• _What to produce_:
Output, exactly as written, the lines below starting at the line containing "pinky pip: (590, 209)" and ending at the line containing "ring dip: (353, 437)". Drop the pictures and keep both end lines.

[Skeletal landmark data]
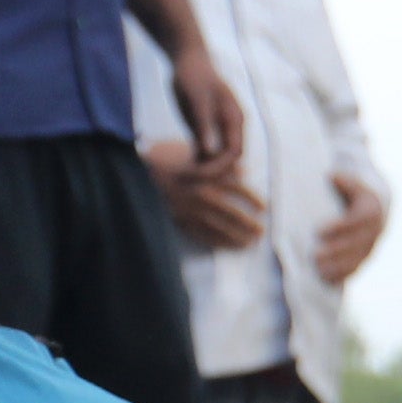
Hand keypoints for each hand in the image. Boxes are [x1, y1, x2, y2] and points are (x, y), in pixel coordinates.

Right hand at [150, 140, 266, 249]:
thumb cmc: (166, 163)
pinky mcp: (179, 222)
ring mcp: (190, 211)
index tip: (263, 208)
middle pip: (231, 212)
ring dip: (236, 236)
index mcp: (206, 175)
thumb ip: (219, 164)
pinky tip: (227, 246)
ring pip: (218, 227)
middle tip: (260, 231)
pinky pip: (201, 235)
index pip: (237, 188)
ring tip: (248, 243)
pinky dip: (216, 242)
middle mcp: (201, 194)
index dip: (252, 199)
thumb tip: (243, 171)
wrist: (137, 177)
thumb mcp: (194, 156)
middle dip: (248, 223)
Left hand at [167, 36, 249, 182]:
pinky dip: (196, 160)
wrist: (187, 60)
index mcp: (234, 119)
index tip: (197, 174)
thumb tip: (211, 154)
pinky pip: (206, 150)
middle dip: (211, 171)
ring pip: (217, 156)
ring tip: (181, 176)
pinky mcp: (205, 127)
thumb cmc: (193, 77)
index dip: (219, 167)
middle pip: (228, 158)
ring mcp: (219, 127)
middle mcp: (231, 125)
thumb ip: (204, 126)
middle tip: (185, 178)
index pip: (234, 152)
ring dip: (203, 168)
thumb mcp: (196, 101)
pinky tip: (180, 166)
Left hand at [314, 172, 391, 285]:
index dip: (339, 227)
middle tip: (315, 256)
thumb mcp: (352, 182)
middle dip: (336, 251)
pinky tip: (326, 278)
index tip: (319, 231)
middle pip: (356, 243)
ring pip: (357, 259)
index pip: (357, 220)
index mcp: (371, 209)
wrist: (376, 204)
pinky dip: (342, 274)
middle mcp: (375, 229)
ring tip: (318, 270)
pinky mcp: (365, 256)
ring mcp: (371, 244)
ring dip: (338, 266)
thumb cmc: (354, 192)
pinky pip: (356, 268)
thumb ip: (344, 180)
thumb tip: (333, 176)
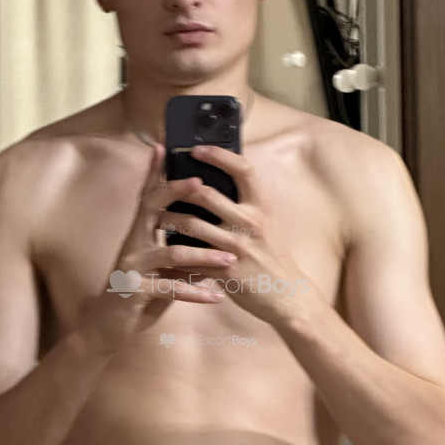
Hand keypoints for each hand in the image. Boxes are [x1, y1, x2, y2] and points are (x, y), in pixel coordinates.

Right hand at [80, 144, 236, 352]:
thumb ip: (174, 249)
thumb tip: (204, 232)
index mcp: (138, 236)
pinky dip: (196, 293)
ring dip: (204, 255)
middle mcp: (132, 246)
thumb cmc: (138, 295)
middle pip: (152, 211)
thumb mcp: (157, 269)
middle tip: (203, 185)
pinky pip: (169, 289)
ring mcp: (131, 268)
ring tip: (230, 257)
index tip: (165, 149)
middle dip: (177, 194)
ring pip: (170, 253)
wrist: (106, 329)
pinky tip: (217, 297)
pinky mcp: (134, 292)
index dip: (155, 174)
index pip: (147, 198)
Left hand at [158, 144, 314, 324]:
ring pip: (191, 224)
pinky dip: (177, 252)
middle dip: (178, 190)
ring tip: (157, 217)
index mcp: (262, 206)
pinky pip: (192, 256)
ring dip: (169, 219)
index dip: (218, 154)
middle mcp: (250, 221)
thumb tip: (216, 185)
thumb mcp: (266, 224)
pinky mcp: (225, 268)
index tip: (196, 149)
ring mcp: (237, 245)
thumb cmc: (272, 256)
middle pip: (206, 194)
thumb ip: (245, 206)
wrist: (287, 295)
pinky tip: (167, 250)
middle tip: (162, 189)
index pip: (242, 168)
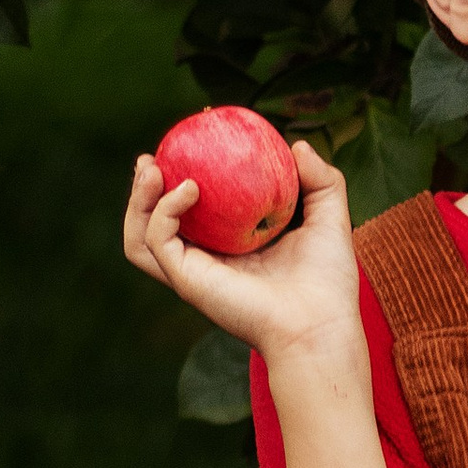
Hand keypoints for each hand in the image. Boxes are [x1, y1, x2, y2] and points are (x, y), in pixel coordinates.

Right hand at [121, 138, 366, 372]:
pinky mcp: (187, 280)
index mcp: (231, 248)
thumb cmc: (328, 280)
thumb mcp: (330, 217)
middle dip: (143, 190)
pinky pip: (158, 240)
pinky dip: (163, 210)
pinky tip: (188, 188)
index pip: (195, 212)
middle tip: (152, 158)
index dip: (182, 179)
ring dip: (137, 200)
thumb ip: (321, 180)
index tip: (188, 144)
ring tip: (151, 167)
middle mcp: (206, 261)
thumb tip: (297, 145)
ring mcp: (193, 272)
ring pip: (141, 235)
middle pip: (155, 224)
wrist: (320, 323)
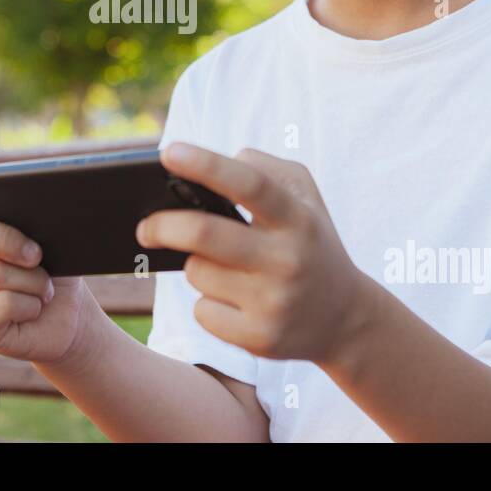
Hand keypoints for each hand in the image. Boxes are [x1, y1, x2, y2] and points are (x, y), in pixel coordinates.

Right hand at [0, 157, 92, 364]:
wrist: (68, 317)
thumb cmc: (54, 270)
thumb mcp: (46, 237)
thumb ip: (28, 220)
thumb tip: (36, 207)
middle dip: (6, 239)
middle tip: (37, 254)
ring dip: (34, 281)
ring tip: (44, 289)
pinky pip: (2, 304)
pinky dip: (31, 305)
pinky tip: (33, 310)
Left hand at [136, 143, 378, 365]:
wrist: (345, 318)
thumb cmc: (308, 241)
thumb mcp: (304, 196)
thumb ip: (262, 168)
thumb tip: (211, 165)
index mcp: (297, 217)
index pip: (249, 184)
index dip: (206, 164)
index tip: (168, 152)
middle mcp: (288, 259)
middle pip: (204, 235)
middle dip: (163, 226)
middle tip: (144, 226)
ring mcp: (274, 302)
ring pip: (198, 274)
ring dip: (195, 266)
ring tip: (224, 268)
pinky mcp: (260, 339)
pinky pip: (202, 311)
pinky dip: (207, 303)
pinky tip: (235, 302)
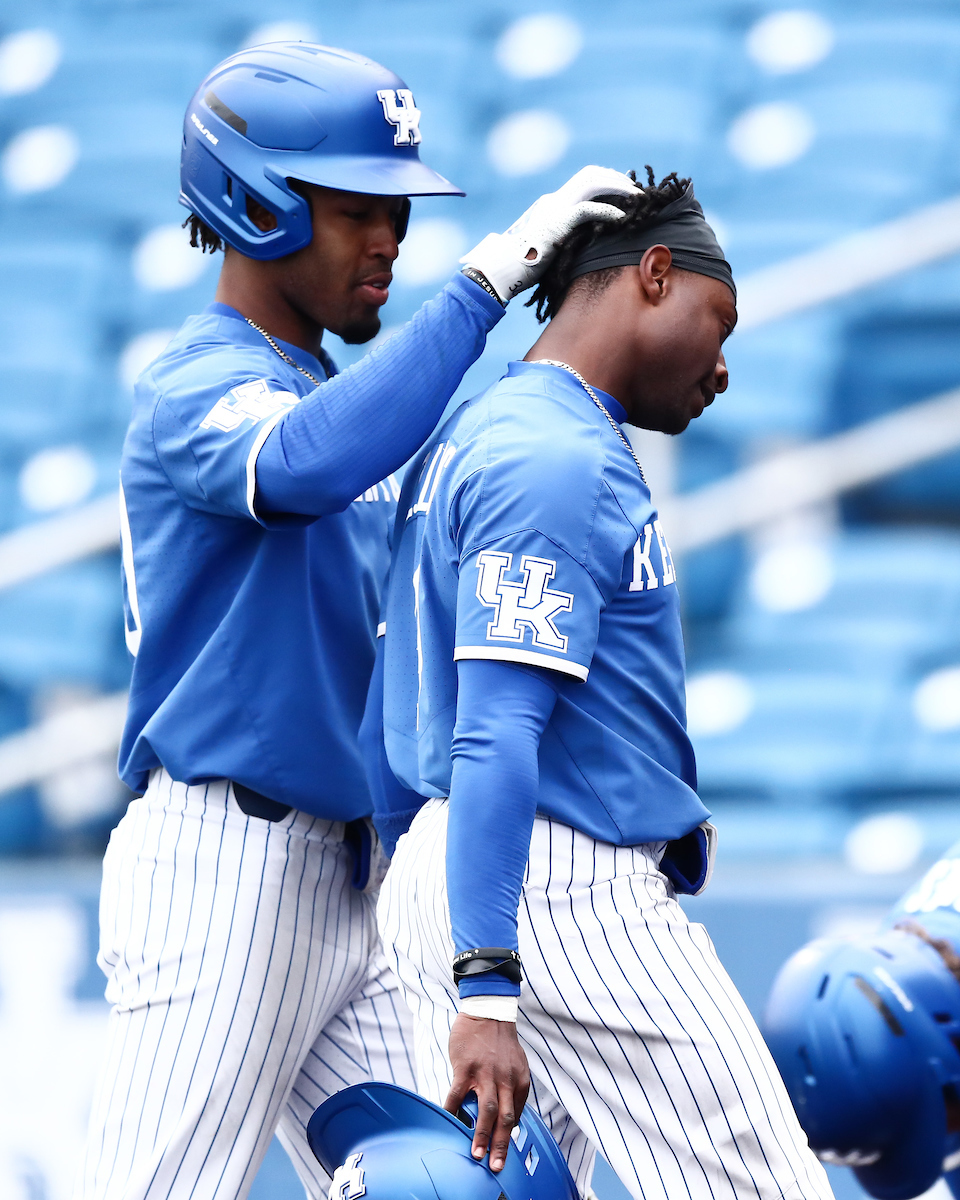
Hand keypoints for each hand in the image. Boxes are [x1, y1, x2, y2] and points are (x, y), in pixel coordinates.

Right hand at [444, 1014, 529, 1172]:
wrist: (488, 1010)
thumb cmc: (500, 1040)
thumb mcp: (517, 1063)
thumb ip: (513, 1087)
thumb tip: (510, 1115)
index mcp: (519, 1079)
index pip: (516, 1114)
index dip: (510, 1135)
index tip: (504, 1151)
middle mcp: (505, 1079)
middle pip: (505, 1118)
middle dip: (501, 1145)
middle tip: (496, 1165)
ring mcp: (485, 1074)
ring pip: (486, 1111)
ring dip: (482, 1135)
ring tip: (476, 1154)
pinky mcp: (465, 1068)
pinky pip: (457, 1095)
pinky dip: (452, 1111)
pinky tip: (448, 1122)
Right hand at [460, 165, 640, 301]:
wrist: (502, 270)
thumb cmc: (521, 267)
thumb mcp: (547, 248)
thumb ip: (563, 240)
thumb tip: (580, 250)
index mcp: (550, 204)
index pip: (583, 181)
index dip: (606, 181)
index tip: (623, 191)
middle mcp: (554, 200)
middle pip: (591, 174)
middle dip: (616, 178)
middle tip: (635, 192)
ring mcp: (556, 208)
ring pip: (594, 182)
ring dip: (619, 188)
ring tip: (636, 200)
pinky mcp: (558, 222)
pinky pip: (590, 209)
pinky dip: (610, 212)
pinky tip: (623, 219)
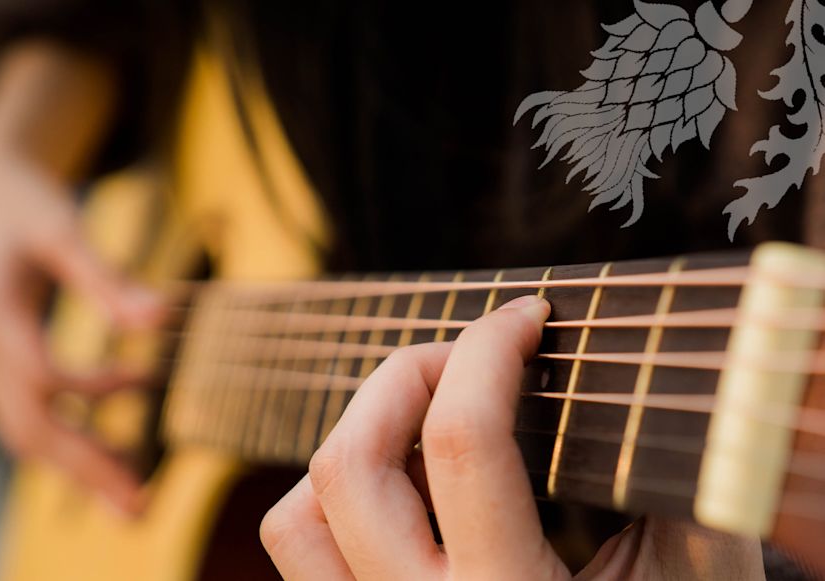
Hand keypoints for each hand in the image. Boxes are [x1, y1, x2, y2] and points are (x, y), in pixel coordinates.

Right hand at [0, 152, 162, 515]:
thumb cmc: (26, 201)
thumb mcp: (64, 227)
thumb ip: (106, 276)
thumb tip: (161, 318)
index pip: (37, 375)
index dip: (90, 392)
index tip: (144, 387)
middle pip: (27, 425)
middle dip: (84, 467)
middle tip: (139, 505)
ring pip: (24, 430)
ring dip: (78, 463)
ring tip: (133, 491)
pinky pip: (27, 413)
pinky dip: (70, 431)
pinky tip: (113, 435)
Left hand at [261, 296, 765, 578]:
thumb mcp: (689, 574)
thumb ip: (672, 488)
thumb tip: (644, 383)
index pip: (464, 442)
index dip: (489, 351)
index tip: (528, 316)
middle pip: (352, 464)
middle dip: (405, 375)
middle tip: (467, 353)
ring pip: (298, 514)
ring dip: (353, 437)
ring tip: (422, 416)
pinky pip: (300, 550)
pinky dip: (335, 493)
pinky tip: (405, 481)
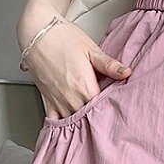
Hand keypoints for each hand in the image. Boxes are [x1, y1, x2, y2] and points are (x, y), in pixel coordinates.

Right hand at [17, 6, 132, 120]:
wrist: (36, 33)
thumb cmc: (63, 38)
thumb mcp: (90, 49)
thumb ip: (109, 65)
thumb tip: (127, 72)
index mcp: (84, 86)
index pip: (102, 109)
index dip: (111, 111)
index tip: (118, 111)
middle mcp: (71, 97)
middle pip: (89, 118)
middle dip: (98, 119)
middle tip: (108, 120)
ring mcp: (58, 101)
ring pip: (73, 123)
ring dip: (82, 124)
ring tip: (92, 125)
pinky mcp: (47, 101)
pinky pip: (54, 122)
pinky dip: (62, 127)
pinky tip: (70, 129)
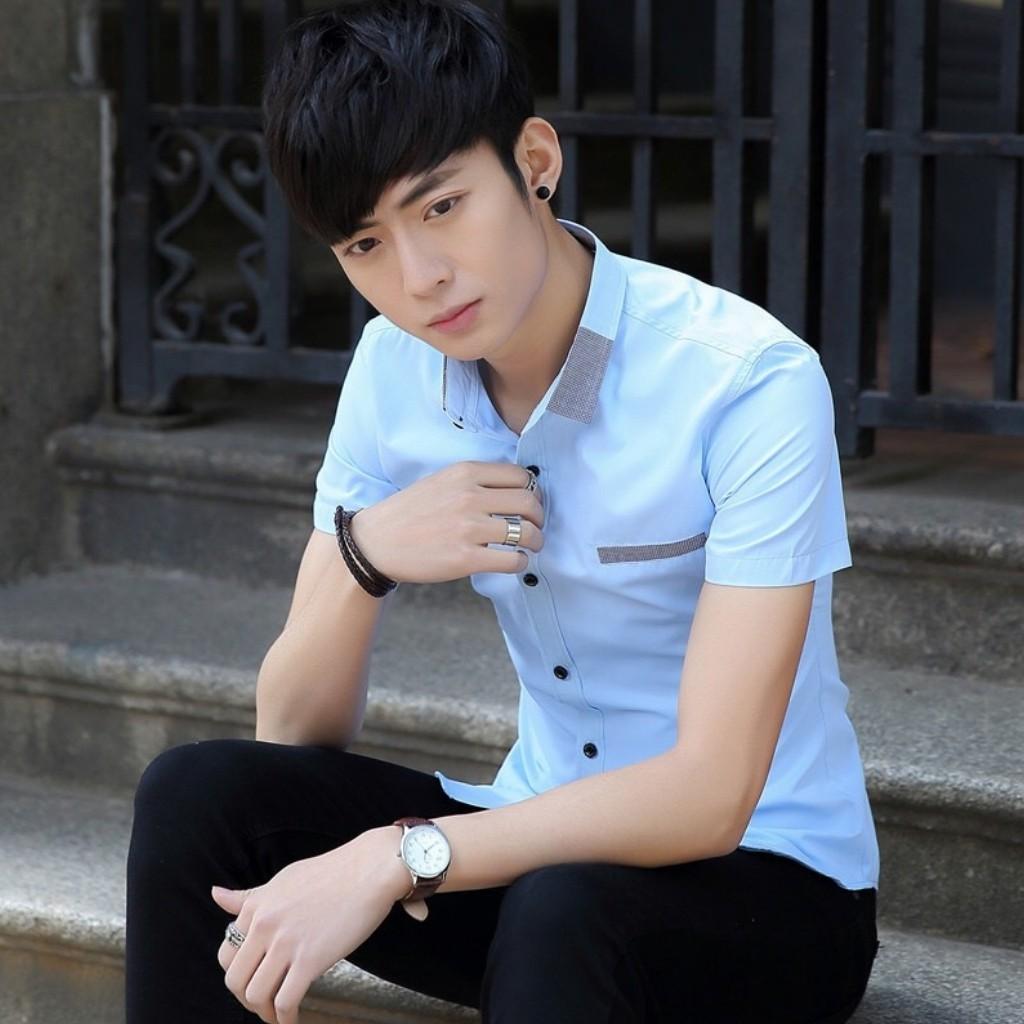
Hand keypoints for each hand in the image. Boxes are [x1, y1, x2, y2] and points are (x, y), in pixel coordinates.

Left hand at [212, 827, 410, 1023]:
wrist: (370, 869)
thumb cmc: (332, 872)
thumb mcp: (284, 879)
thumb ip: (250, 896)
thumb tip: (215, 895)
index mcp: (256, 906)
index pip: (226, 955)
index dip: (239, 974)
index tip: (255, 979)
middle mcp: (264, 924)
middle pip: (236, 980)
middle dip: (247, 999)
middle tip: (265, 1003)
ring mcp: (286, 943)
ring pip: (256, 995)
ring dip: (265, 1012)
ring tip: (279, 1013)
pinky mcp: (310, 959)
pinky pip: (285, 1002)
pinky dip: (286, 1019)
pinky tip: (294, 1019)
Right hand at [349, 460, 544, 583]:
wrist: (376, 543)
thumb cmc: (410, 513)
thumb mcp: (441, 482)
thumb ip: (475, 481)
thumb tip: (516, 490)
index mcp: (465, 473)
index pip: (521, 476)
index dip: (532, 491)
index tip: (530, 503)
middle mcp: (470, 496)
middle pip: (529, 502)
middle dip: (539, 517)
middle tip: (535, 527)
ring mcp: (468, 528)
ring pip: (526, 532)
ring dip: (535, 541)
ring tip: (531, 546)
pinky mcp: (466, 558)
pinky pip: (512, 559)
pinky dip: (520, 562)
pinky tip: (514, 562)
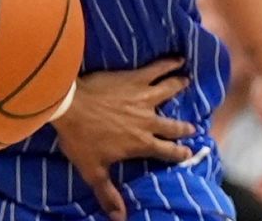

• _Solution below_:
pinky pip: (590, 209)
pinky dip: (610, 212)
pinky tip: (623, 219)
Hand keypoints for each hand in the image. Boxes are [x1, y1, x2, y2] and points are (x, y), in pixel coordinates.

Right hand at [0, 152, 162, 515]:
thumb cmc: (26, 201)
thumb mcp: (64, 227)
thumb ip: (106, 276)
thumb tip: (161, 318)
index pip: (37, 375)
index dip: (90, 392)
index tip: (144, 387)
middle pip: (27, 425)
middle dip: (84, 467)
middle tip: (139, 505)
ring pip: (24, 430)
ring dip: (78, 463)
ring tip: (133, 491)
pinky pip: (27, 413)
pinky dip: (70, 431)
pinky tip: (113, 435)
Left hand at [261, 296, 765, 578]:
thumb mcp: (689, 574)
thumb ip: (672, 488)
thumb tip: (644, 383)
index pip: (464, 442)
index dip: (489, 351)
index tip: (528, 316)
middle pip: (352, 464)
middle dip: (405, 375)
middle tip: (467, 353)
ring pip: (298, 514)
ring dip: (353, 437)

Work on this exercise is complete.